** DATASET EXCERPTS follows **
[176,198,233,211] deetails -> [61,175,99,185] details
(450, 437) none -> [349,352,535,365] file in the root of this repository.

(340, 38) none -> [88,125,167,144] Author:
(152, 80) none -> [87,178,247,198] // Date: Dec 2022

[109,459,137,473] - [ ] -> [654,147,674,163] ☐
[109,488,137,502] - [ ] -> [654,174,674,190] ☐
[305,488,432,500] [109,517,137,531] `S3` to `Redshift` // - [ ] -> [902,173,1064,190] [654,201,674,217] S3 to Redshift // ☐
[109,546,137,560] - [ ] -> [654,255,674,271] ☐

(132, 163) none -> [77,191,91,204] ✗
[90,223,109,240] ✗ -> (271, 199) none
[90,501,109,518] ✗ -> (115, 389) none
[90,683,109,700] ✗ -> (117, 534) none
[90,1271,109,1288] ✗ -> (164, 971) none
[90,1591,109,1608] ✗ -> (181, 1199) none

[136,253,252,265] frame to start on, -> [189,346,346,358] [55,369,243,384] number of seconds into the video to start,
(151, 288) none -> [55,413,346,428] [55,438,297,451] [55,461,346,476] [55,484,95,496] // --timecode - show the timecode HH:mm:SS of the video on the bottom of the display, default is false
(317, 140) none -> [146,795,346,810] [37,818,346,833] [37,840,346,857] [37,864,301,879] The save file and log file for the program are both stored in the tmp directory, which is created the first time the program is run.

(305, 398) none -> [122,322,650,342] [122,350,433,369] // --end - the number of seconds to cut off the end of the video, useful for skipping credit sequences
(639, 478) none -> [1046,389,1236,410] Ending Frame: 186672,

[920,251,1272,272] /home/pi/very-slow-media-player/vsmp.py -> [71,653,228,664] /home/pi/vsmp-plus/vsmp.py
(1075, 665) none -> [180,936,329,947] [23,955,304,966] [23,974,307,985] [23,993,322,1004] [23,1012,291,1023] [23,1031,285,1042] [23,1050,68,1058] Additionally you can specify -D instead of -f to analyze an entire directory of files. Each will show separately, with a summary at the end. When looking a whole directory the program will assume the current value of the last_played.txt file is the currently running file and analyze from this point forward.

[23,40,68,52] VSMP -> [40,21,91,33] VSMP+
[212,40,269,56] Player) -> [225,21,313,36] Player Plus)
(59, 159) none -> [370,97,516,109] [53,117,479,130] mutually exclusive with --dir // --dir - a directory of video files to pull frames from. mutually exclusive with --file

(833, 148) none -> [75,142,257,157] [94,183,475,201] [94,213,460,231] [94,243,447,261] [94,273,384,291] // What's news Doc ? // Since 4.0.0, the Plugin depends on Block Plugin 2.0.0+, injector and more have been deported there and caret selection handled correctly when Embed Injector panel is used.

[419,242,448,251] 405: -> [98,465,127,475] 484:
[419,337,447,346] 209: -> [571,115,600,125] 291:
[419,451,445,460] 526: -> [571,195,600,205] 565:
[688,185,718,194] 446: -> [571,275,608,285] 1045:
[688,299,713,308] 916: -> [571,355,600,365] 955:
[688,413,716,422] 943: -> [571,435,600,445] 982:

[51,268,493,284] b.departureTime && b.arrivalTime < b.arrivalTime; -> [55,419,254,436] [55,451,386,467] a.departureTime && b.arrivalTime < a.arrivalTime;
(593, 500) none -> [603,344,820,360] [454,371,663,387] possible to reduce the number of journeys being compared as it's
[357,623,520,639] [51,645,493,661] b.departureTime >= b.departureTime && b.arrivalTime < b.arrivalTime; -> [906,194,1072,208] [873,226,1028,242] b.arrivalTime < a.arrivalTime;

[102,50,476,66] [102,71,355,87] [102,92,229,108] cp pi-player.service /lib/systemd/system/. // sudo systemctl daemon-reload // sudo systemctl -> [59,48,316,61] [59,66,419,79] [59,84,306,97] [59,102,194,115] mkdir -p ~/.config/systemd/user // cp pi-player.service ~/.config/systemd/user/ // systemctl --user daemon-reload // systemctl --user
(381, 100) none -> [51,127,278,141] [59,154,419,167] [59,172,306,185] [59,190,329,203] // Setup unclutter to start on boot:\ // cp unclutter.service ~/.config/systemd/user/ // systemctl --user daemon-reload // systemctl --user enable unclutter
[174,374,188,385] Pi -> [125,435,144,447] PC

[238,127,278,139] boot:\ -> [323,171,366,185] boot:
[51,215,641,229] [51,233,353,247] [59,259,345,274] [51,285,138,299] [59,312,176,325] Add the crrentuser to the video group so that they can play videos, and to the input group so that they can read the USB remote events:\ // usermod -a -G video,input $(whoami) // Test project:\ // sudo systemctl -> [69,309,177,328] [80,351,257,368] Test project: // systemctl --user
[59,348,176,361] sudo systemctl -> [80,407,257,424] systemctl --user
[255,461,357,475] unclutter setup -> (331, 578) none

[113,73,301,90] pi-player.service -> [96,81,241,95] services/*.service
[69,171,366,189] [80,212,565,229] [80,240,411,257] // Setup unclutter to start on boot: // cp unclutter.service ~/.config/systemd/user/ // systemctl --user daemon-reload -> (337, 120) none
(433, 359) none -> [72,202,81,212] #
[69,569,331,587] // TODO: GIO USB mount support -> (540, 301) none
** End of DATASET EXCERPTS **
THE PROBLEM — The answer is the run of lines that starts at the one containing "[69,171,366,189] [80,212,565,229] [80,240,411,257]" and ends at the last line of the material, reproduced exactly.

EXERCISE RESPONSE —
[69,171,366,189] [80,212,565,229] [80,240,411,257] // Setup unclutter to start on boot: // cp unclutter.service ~/.config/systemd/user/ // systemctl --user daemon-reload -> (337, 120) none
(433, 359) none -> [72,202,81,212] #
[69,569,331,587] // TODO: GIO USB mount support -> (540, 301) none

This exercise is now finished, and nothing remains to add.